Enzootic bovine leukosis (EBL) is a natural infectious bovine disease caused by bovine leukemia virus (BLV). This disease has a worldwide distribution and the serological prevalence is high in the Brazilian cattle herds, with an important economic impact. The identification and isolation of positive animals are necessary to control the spread of the virus and serological tests have been used for this purpose. Agar gel Immunodifusion (AGID) was considered for many years the test of choice. However, immunoenzymatic assays (ELISA) have been developed and, when compared to the AGID, have higher sensitivity, faster and more objective reading, and also allow the processing of a large number of samples simultaneously. The importing of ELISA kits from other countries is an expensive and time consuming process. Because of this, the most used diagnostic tool in Brazil is still the AGID. Thus, the objective of this study was to standardize an indirect ELISA (iELISA) for diagnosis of EBL. The BLV-infected and BVDV-free Tb1Lu cell line was used for antigen production.
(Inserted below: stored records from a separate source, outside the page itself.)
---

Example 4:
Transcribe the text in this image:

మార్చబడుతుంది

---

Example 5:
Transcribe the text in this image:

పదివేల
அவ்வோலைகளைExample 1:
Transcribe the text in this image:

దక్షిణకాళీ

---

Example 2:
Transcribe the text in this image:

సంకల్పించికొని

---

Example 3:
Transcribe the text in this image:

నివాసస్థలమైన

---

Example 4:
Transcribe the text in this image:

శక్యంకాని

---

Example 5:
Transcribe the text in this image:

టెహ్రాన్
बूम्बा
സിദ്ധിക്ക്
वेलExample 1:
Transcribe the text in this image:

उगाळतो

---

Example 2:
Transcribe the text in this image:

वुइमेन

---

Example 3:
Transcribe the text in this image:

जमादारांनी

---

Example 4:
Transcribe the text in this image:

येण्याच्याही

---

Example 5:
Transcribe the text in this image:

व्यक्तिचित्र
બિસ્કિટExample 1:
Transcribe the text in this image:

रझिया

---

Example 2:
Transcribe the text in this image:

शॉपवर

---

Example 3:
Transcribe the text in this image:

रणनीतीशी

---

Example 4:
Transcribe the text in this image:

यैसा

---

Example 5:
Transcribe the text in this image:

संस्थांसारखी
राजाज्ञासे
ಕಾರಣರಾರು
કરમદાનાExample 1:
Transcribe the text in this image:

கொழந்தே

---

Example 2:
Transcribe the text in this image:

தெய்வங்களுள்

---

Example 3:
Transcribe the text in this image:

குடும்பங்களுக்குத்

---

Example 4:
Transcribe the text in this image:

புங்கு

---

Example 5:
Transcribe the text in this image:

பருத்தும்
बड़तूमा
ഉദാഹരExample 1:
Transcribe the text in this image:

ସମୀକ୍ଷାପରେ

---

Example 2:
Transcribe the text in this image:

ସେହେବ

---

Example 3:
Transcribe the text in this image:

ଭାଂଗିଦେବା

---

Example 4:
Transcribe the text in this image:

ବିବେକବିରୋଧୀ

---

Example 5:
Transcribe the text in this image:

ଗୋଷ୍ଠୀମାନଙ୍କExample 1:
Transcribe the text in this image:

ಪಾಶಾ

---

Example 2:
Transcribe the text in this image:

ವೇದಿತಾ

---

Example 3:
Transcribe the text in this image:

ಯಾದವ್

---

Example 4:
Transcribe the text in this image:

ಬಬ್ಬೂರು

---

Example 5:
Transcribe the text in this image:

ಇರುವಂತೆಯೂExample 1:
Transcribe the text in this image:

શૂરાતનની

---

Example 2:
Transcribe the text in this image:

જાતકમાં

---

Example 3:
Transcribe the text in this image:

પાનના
Seventy-three serum samples from calves collected before and after colostrum feeding were classified as negative or positive by AGID (reference). For iELISA standardization, different antigen concentrations, positive and negative control sera and conjugates dilutions were evaluated. Subsequently, the results were compared with those obtained by the AGID and by the Chekit Leucose-Serum commercial ELISA (IDEXX Laboratories, USA). The final protocol for the iELISA was defined under the following conditions: 1.0g of crude antigen per well, serum test at 1:25 dilution and conjugate diluted 1: 5000. The sensitivity and specificity related to the AGID were 94.44% and 75.68%, respectively, and PPV = 79.1% and NPV = 93.3%. The agreement between the tests was 84% and the Kappa index was 0.699. The iELISA showed sensitivity of 92.6% and specificity of 87.09% in comparison to Chekit ELISA. The concordance between the tests was 90.27% and the Kappa index 0.801. Nine samples were negative for AGID and positive for iELISA. When compared to the Chekit ELISA, the iELISA showed higher sensitivity once classified as positive one sample with undetermined result in the commercial test, demonstrating that the assay developed can be used alternatively to the Chekit ELISA. The iELISA developed in this work is, therefore, a diagnostic tool complementary to the AGID for the control of EBL in Brazil.